Neuberger Berman analizza le ragioni per cui il principale indice di Wall Street sembra non riflettere le condizioni gravi in cui versa l’economia reale e prevede che la volatilità continui sulla Borsa di Wall Street
L’epidemia di coronavirus ha creato danni ingenti e non ha risparmiato nemmeno il legame tra l’indice S&P 500 e l’economia statunitense. Il principale indice di Wall Street resta infatti a una distanza di solo il 15% dai massimi mentre a metà marzo aveva perso il 30%, livello compatibile con una normale recessione. Ma questa non è una recessione come tutte le altre, nel primo trimestre ha causato una contrazione vicina al 10% dell’economia cinese, e prima ancora che si avvertissero gli effetti del lockdownglobale, ha ridotto del 3,8% il PIL dell’Eurozona e del 2% quello del Regno Unito.

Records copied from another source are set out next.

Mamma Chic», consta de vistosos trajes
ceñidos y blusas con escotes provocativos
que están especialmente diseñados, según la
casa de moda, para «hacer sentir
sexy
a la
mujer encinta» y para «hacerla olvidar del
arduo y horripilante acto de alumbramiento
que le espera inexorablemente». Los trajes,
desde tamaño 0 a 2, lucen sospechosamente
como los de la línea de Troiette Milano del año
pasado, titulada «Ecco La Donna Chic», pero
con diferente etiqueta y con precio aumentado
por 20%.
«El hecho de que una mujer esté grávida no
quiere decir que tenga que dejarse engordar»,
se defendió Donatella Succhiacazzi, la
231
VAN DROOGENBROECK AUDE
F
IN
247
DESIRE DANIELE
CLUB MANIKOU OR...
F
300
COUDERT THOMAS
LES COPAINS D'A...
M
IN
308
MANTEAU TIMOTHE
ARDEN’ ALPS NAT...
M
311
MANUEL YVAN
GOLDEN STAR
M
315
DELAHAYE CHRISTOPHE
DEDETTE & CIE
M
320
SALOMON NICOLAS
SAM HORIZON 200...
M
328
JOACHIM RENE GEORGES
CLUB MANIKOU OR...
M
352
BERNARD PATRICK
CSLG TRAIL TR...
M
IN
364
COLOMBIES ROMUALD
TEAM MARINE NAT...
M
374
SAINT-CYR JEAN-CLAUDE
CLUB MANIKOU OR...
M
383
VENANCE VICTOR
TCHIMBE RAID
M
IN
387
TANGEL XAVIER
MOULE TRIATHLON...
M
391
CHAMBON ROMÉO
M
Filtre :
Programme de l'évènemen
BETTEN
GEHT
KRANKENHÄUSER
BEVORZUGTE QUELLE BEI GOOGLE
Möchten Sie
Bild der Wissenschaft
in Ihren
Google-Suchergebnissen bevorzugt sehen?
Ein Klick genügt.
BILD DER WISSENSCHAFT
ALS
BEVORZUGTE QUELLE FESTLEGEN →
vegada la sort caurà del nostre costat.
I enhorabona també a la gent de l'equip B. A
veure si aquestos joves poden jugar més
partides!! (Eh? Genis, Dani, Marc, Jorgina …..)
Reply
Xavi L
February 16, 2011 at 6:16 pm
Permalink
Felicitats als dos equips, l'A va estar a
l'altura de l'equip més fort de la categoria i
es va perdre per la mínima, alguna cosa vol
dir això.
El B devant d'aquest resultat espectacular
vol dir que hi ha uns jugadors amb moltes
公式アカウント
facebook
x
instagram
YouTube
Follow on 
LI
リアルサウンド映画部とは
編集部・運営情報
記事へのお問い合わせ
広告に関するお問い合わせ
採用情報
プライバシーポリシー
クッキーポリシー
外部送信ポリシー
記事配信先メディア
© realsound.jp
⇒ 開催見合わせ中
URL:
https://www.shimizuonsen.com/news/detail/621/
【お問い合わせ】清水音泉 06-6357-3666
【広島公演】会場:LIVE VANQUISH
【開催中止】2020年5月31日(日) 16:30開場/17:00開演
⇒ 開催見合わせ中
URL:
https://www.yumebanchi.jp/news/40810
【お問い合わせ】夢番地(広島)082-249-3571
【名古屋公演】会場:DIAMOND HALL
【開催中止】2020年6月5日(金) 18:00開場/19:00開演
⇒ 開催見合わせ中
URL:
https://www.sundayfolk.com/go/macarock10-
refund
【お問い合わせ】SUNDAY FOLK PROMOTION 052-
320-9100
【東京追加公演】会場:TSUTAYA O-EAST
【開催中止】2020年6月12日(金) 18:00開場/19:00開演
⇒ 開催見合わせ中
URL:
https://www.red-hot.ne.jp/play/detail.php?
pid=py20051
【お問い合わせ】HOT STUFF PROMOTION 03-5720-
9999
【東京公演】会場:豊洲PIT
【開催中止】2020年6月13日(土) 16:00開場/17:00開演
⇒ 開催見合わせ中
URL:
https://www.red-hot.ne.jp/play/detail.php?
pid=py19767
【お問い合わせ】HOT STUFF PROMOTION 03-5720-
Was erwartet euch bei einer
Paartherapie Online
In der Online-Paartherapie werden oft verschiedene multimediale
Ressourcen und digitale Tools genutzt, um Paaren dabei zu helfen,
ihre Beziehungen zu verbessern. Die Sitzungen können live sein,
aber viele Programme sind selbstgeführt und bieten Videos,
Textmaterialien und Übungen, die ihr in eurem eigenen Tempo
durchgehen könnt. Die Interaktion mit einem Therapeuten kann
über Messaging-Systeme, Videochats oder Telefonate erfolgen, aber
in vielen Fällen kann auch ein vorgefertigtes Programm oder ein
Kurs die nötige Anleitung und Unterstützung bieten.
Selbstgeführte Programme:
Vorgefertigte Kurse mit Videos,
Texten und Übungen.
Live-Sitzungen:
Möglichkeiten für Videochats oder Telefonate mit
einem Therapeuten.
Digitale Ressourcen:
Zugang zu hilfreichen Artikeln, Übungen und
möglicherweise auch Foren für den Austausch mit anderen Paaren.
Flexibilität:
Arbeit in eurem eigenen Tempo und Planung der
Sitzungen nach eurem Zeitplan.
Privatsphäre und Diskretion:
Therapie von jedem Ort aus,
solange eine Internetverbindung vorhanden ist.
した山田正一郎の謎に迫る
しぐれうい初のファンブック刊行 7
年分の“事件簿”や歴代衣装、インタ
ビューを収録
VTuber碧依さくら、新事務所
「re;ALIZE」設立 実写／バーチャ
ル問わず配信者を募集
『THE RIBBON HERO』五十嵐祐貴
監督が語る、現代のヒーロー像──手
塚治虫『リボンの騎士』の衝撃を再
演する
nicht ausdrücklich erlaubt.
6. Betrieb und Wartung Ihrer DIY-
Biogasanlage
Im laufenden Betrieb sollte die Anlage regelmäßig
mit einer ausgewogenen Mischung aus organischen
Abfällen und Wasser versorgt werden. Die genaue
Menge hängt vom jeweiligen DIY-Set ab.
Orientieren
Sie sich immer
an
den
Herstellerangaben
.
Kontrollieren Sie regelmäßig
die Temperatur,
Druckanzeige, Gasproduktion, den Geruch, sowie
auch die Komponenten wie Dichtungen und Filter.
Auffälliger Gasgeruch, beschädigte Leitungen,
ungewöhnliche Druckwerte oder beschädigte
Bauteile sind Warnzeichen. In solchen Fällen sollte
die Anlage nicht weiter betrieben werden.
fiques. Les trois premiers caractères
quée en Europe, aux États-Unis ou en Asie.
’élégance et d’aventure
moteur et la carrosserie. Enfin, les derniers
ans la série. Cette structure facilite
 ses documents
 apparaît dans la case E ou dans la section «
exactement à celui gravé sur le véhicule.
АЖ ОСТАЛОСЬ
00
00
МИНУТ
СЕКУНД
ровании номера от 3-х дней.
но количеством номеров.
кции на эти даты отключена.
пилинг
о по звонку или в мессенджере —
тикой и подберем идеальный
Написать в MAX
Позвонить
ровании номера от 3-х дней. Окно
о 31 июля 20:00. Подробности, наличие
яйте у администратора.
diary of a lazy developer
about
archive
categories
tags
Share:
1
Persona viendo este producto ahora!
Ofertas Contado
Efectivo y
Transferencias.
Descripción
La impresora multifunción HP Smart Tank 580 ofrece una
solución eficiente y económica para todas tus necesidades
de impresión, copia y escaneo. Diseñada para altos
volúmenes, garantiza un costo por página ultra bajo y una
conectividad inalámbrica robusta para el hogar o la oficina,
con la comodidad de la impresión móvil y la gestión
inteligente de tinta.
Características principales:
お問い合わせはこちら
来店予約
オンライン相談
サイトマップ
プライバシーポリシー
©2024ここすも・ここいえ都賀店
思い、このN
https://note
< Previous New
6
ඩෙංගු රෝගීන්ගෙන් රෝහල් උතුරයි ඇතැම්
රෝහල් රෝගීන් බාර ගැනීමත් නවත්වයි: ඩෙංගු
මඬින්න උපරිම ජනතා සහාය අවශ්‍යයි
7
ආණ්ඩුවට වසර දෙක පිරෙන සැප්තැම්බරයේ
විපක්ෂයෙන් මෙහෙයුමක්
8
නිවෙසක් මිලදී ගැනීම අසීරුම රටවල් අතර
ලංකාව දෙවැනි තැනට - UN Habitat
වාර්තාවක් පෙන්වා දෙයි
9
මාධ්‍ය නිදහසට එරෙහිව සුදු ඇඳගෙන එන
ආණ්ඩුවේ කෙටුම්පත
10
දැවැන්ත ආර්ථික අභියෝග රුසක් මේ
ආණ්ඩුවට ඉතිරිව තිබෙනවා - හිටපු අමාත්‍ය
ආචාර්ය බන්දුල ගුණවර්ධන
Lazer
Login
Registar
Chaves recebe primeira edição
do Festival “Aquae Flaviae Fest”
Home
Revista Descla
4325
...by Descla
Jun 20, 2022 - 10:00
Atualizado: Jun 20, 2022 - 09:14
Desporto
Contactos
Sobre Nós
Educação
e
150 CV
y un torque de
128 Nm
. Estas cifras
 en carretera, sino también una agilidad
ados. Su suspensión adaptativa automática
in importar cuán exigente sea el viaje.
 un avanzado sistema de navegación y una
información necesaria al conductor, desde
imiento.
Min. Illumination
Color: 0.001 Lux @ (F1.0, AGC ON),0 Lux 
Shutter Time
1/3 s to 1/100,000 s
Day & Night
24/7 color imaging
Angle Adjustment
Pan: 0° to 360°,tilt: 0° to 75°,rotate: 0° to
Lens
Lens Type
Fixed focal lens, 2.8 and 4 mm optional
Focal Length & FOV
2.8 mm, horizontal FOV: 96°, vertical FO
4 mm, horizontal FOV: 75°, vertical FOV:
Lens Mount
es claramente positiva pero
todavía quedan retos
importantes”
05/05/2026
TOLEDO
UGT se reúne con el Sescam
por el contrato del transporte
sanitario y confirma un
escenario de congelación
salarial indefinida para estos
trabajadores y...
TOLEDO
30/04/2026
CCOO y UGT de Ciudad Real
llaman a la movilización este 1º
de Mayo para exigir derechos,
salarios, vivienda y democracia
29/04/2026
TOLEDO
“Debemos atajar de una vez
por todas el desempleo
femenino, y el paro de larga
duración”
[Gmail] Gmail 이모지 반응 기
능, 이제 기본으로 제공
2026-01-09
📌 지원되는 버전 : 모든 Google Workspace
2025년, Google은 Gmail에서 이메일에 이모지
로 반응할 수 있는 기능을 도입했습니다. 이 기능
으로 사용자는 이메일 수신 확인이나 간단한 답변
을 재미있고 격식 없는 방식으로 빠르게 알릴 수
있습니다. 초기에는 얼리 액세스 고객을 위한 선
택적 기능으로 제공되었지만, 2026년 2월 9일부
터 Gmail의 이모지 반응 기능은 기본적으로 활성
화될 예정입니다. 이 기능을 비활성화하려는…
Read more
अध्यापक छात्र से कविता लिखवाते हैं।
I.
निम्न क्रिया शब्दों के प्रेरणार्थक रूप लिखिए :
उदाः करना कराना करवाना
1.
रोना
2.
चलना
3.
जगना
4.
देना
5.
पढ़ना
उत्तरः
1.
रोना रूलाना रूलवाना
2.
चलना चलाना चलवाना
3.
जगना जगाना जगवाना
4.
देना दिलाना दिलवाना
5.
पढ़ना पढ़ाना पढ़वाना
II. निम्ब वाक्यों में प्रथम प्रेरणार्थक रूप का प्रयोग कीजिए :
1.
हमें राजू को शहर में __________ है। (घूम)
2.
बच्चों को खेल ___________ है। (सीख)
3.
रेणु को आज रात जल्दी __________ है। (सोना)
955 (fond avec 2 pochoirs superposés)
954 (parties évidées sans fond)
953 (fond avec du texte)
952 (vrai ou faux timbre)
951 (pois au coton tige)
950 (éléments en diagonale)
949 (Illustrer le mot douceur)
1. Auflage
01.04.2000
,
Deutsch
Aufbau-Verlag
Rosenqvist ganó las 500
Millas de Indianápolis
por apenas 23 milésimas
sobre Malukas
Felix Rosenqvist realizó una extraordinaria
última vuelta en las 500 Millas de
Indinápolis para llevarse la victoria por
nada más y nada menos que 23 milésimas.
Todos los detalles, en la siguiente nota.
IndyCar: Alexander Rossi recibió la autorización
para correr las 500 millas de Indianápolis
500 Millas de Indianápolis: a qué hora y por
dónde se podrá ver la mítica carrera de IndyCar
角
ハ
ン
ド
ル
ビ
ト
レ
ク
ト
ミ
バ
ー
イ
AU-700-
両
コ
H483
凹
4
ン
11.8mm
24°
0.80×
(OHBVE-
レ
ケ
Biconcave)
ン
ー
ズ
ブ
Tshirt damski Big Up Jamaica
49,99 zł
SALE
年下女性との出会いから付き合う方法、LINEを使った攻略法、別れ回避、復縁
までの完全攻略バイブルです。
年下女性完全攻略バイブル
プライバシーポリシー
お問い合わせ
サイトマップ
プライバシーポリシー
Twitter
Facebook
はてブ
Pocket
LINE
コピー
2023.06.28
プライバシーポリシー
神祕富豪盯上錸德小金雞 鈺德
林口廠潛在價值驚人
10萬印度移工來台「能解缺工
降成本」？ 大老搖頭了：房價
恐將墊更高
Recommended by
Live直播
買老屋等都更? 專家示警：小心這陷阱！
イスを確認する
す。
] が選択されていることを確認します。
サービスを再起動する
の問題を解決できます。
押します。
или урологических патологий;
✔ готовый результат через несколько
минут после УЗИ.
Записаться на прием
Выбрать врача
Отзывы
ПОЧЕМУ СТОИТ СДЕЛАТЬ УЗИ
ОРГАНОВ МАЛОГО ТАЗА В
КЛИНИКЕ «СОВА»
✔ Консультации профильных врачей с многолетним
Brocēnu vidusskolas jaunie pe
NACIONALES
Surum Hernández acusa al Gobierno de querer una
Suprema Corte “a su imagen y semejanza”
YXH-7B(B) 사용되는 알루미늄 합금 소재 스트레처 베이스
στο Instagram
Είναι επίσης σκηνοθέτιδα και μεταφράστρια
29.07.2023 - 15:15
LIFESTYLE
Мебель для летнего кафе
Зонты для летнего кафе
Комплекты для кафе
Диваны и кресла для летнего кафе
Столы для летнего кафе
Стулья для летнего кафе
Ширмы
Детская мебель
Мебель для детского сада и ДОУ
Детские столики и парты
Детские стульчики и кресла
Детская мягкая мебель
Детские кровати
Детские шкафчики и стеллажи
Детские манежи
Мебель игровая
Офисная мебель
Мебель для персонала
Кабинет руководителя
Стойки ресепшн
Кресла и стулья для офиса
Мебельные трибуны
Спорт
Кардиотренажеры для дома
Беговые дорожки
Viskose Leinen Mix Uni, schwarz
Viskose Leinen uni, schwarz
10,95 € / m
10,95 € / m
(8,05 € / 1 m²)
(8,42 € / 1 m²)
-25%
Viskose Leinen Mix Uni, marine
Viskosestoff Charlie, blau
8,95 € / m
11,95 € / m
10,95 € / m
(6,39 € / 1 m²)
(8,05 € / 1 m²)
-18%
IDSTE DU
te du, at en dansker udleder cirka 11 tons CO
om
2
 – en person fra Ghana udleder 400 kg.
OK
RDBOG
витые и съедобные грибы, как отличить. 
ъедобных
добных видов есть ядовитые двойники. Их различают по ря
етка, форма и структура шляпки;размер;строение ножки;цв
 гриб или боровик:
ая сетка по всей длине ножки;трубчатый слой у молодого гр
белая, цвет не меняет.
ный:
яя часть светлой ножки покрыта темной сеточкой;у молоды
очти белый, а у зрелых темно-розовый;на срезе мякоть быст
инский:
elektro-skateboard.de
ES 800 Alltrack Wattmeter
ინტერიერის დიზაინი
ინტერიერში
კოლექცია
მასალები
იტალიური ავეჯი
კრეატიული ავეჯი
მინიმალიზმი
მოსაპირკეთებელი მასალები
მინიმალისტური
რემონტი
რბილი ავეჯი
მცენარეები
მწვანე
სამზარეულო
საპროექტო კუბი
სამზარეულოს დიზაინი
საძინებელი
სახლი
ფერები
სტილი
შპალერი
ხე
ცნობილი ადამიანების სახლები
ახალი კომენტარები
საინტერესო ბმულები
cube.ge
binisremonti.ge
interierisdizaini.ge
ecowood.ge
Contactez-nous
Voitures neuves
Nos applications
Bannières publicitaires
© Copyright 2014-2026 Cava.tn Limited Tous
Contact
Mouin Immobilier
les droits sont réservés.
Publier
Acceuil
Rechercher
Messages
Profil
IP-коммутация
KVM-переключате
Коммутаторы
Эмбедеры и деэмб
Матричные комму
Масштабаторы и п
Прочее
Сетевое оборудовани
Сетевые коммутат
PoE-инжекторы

Intanto la produzione industriale degli Stati Uniti è scesa del 15% e le vendite al dettaglio del 22%.
Sembra un quadro contraddittorio con lo S&P a quota 2800, ma in realtà potrebbe non essere così strano come sembra, perché i segmenti dell’indice più ciclici e sensibili all’andamento dell’economia, sono stati massacrati come l’economia stessa, come ad esempio il settore finanziario che al 15 maggio aveva perso oltre il 30% da inizio anno e quello automobilistico oltre il 40%. Queste perdite sono state oscurate dalla performance di settori non ciclici, come il sanitario o i beni primari, o di altri che stanno fornendo servizi essenziali, come la tecnologia e l’e-Commerce, dove operano i colossi che hanno trainato Wall Street.
Quando in un solo trimestre anche gli utili delle società più resilienti subiscono perdite a doppia cifra, è chiaro che nessun indice azionario è completamente al sicuro da uno shock economico di simile portata. Per questo è prevedibile che l’S&P 500 continuerà a essere dominato dalla volatilità.